Teachers were stunned last spring when Senate Bill 1946 passed in less than 12 hours. “It is estimated that [the Teachers’ Retirement System’s new] Tier-Two benefits will be 30 percent less than benefits for Tier-One teachers, if the final average salary and creditable service time for both are equal” (Illinois Education Association, IEA). 

Furthermore, teachers retiring with “10 years of service credits under [the] Tier Two [plan] would actually earn more benefits from Social Security” (IEA). Besides other egregious changes to the teachers’ pension, with the creation of a Second-Tier, teachers hired after January 2011 cannot receive their pension benefits until they are 67 years old: this would be the highest retirement age in the nation!
  
What could be the effects if Senate Bill 105 proposed by Senator Chris Lauzen, et. al. and HB 149 proposed by Representative Tom Cross, and other pension bills are passed in the future? Even without discussing the third incongruous part of this fire-breathing Chimera, which also includes a Tier-Three Defined-Contribution option, presumably, many young teachers will not continue to work in Illinois or lose their desire to teach.  

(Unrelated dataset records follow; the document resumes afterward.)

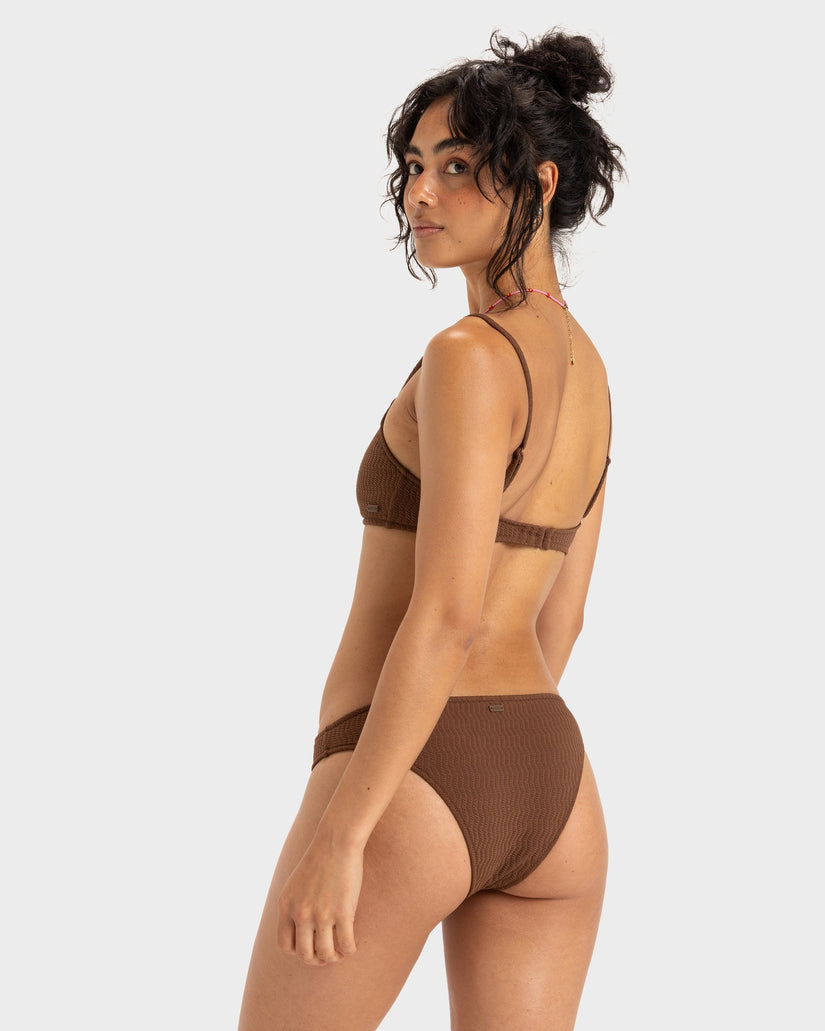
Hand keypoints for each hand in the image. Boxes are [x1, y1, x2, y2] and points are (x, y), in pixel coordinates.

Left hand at [276, 836, 362, 965]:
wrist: (336, 841)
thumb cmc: (320, 859)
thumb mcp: (296, 883)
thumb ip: (294, 905)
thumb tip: (300, 928)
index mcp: (286, 905)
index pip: (285, 945)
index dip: (297, 952)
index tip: (310, 947)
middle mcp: (301, 913)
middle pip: (304, 954)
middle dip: (316, 960)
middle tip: (327, 955)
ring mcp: (322, 914)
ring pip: (325, 954)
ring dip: (333, 958)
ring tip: (340, 953)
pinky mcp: (343, 912)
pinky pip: (346, 944)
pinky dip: (349, 951)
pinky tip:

Students across Illinois will be deprived of receiving an excellent education from the best teachers available, and they will become the unintended victims of this legislative charade. Teachers in the Tier One pension plan will also lose an essential financial resource needed for pension sustainability -- perhaps the unstated objective for those legislators who want to challenge the Pension Protection Clause. What's more, the “best and brightest” teacher candidates will not major in education. These young aspirants will find other professions that value their passion and competency. 

There will be a teachers' shortage in Illinois (and elsewhere) if attacks on teachers' pensions and their profession continue. The teaching profession, as we know it, will be in jeopardy in the future.